Setting up alerts based on logs in AWS is not an easy task. At Droplr, we love finding smart ways to actually speed up our development instead of overcomplicating it. I knew that there had to be an easier solution.

When reviewing serverless monitoring and error tracking options, I focused on a few key requirements:

  1. Scale to debug AWS Lambda across more than 100 different functions, composed into tens of microservices and various environments
  2. Seamless integration with existing Node.js functions, without code changes
  3. Ability to extend debug information with additional context
  4. Beautiful UI and accessible UX that developers would love and use daily

After testing a wide variety of AWS Lambda debugging tools, we found Sentry to be a perfect match for our serverless stack.
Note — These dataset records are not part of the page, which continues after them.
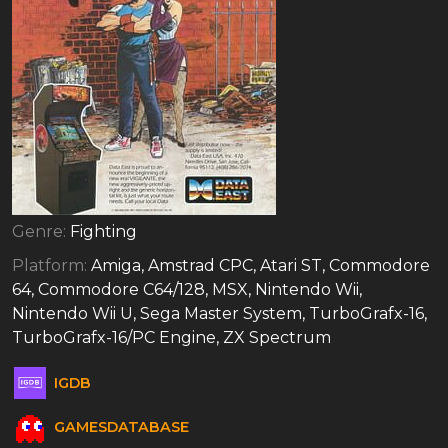
Genre:
Fighting
Platform:
Amiga, Amstrad CPC, Atari ST, Commodore
64, Commodore C64/128, MSX, Nintendo Wii,
Nintendo Wii U, Sega Master System, TurboGrafx-16,
TurboGrafx-16/PC Engine, ZX Spectrum
IGDB
GAMESDATABASE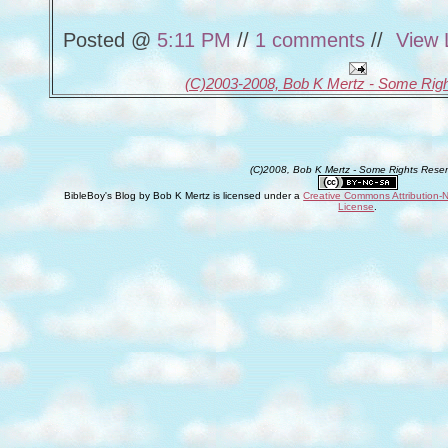
Posted @
5:11 PM
//
1 comments
//
View 
(C)2003-2008, Bob K Mertz - Some Rig
(C)2008, Bob K Mertz - Some Rights Rese
BibleBoy's Blog
by
Bob K Mertz
is licensed under a
Creative Commons Attribution-
License
.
First, where some error tracking platforms bill by project — driving up prices for microservices even if they aren’t sending any events — Sentry’s pricing especially on-demand billing, helped us scale without unnecessary cost burden. Sentry bills the same way Lambda functions are billed, which meant no more underutilization and waste.
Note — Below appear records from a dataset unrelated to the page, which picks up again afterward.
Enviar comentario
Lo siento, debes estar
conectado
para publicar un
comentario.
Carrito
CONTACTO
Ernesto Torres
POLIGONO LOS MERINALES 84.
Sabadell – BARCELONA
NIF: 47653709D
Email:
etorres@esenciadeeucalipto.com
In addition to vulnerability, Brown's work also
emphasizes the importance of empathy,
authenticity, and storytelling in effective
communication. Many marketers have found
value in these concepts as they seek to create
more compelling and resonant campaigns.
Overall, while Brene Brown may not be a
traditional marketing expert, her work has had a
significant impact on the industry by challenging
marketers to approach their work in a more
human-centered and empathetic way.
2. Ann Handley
Our Lambda functions are composed of higher-level microservices based on business domains. We also have different environments like production, staging, and dynamic creation from a Git branch (each developer can deploy and test the whole microservice from a specific branch). Fortunately, Sentry fits that model perfectly. We have different projects with names that match our microservices. Each project is automatically tagged by environment as a new event with an ENV parameter is processed.

[Editor’s note: Sentry’s new Environments feature that was launched with Sentry 9 enhances this capability even further.]

We just loved the interface and how much easier it is to debug Lambda errors in Sentry. Even working with a huge number of different Lambda functions did not cause any issues.

Antoni Orfin

We were also able to integrate Sentry’s SDK into Lambda execution code so that we save metadata information such as function name, version, and memory limit. That is the information available through the Lambda context object, which allows us to analyze different functions in a single Sentry project.

We also found Sentry to be the leader in UX. We just loved the interface and how much easier it is to debug errors in Sentry. Even working with a huge number of different Lambda functions didn’t cause any issues. Multiple error events are nicely aggregated in Sentry’s UI into a single issue, and Sentry makes it really easy to filter events by metadata tags. That way, we can easily find errors by specific function name or even by the memory limit setting (to find out if lowering memory on a Lambda function caused issues).

Things to Remember

The execution model of AWS Lambda has some particularities that every developer needs to be aware of, especially when it comes to monitoring serverless architectures. The first is that you want to set the following tiny property in the Lambda context. Otherwise, sending a Sentry event will block functions and lead to timeouts as the request may hang in the Node.js event loop:

context.callbackWaitsForEmptyEventLoop = false;

However, with that setup, the traditional Node.js model of handling errors in Sentry won’t work. Invoking a callback function will immediately stop function execution, and asynchronous sending of Sentry events won’t be invoked:

Raven.captureException(error);
callback(error);

The correct way to invoke a Lambda callback after sending an event to Sentry is:

Raven.captureException(error, (sendErr, eventId) => {
  callback(error);
});

Conclusion

After a year of actively using Sentry, my team at Droplr considers it an essential tool for serverless monitoring at the application error level. We have integrated Sentry into all of our projects, and our engineers are using it on a daily basis to debug microservices as part of their development workflow. Using Sentry, we have a clear overview of our big Lambda ecosystem, and we’re not disrupted from our larger goals to investigate and triage issues. That means no more pesky, time-consuming log analysis. We get an email, we iterate on the code, and we roll forward. We love Sentry for AWS Lambda monitoring!